Tale situazione sta allertando l'Aiea, l'Agenzia internazionale per l'energia atomica, che a fine novembre ha annunciato come Teheran stia pericolosamente arricchendo l'uranio verso la soglia della "percentuale atomica". Già il 17 novembre, alla luce della nuova violazione degli impegni del 2015, è stata pronunciata un'altra risoluzione contro l'Iran. Ma è giunta in un momento dove i negoziati erano praticamente morti. Il responsabile della sicurezza della Casa Bianca e portavoce del Consiglio, John Kirby, ha comunicato la grave apprensione per il programma nucleare iraniano, per i suoi continui progressi verso la fatidica "soglia del 90 per cento di arricchimento" ma, soprattutto, per i notevoli miglioramenti ottenuti nella gittata dei missili balistici, complementari a tale "programma nucleare".
Al momento, le reazioni di alcuni sottoscrittori dell'accordo del 2015 – Stati Uniti, Regno Unito, Francia e Germania – si sono concretizzate con un poco efficace comunicato di condanna. I tre Paesi europei, in particolare, hanno espresso "la non giustificazione civile" da parte dell'Iran nel favorire la proliferazione nucleare. Se escludiamo la Germania, che ha degli "obblighi", da quale pulpito vengono tali moniti?

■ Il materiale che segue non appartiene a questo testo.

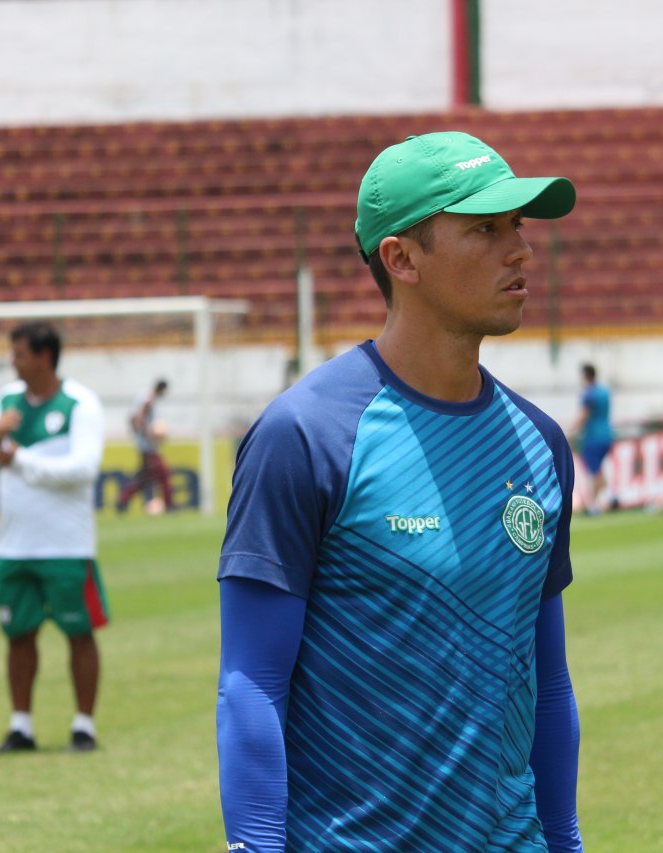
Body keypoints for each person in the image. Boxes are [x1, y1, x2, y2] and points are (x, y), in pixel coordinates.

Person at [216, 132, 584, 849]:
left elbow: (548, 683)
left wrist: (565, 841)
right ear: (402, 258)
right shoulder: (307, 434)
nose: (520, 250)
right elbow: (251, 684)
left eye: (518, 226)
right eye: (484, 229)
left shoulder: (540, 442)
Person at [0, 322, 109, 754]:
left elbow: (83, 469)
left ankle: (83, 725)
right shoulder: (6, 401)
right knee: (18, 634)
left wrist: (21, 458)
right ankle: (21, 726)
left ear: (44, 357)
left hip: (66, 545)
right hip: (13, 544)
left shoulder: (80, 404)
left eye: (19, 354)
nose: (12, 362)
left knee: (79, 632)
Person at [115, 378, 174, 513]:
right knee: (163, 474)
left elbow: (132, 418)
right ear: (161, 389)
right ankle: (170, 506)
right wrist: (150, 434)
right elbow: (139, 418)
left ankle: (122, 501)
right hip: (148, 446)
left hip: (144, 445)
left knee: (144, 477)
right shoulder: (149, 399)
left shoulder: (143, 396)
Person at [571, 363, 614, 514]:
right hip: (607, 435)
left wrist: (571, 431)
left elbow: (584, 414)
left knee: (594, 471)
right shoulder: (604, 392)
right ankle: (608, 496)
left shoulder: (590, 394)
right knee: (598, 471)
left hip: (593, 437)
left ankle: (594, 506)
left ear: (585, 375)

Tuttavia, all'ombra mediatica e geopolitica di quanto sta accadendo in Ucraina, senza dimenticare la tensione tra Cina e Stati Uniti, pare che si stia sottovalutando quanto sta avvenendo nel Medio e Vicino Oriente. Ma è verosimile che se la Repubblica islamica resisterà alle pressioni interne ed esterne, i prossimi sviluppi del programma nucleare iraniano ridisegneranno la realtà geostrategica di tutta l'area. Ciò dovrà condurre l'Occidente verso una operazione di riavvicinamento con gli Stati della regione euroasiatica, per contenere il crescente potere nucleare iraniano. Le mosse nucleari di Teheran ricadono su un contesto geopolitico molto vasto e in continua fibrillazione, vedi l'acuirsi della crisi tra India e Cina, dove le potenze occidentali si stanno misurando con lo spostamento delle dinamiche euroasiatiche verso l'Oriente. E verso quell'ambiguo asse tra Russia e Cina che, nonostante la concreta battuta di arresto di Vladimir Putin in Ucraina, non mette in discussione il rapporto tra Mosca e Pechino, anche con uno sguardo a Taiwan. L'unica differenza è che Putin non potrà più ostentare con Xi Jinping quel valore militare e relazionale a livello internazionale, soprattutto con l'Occidente, tenendo conto dell'assoluta superiorità economica e demografica della Cina.
Quindi, pare evidente che le ambizioni nucleari iraniane si inseriscono in un contesto più ampio di attacchi agli equilibri globali. Se l'Occidente non limiterà l'Iran, significherà che Mosca e Pechino potranno agire indisturbati con la traballante Teheran.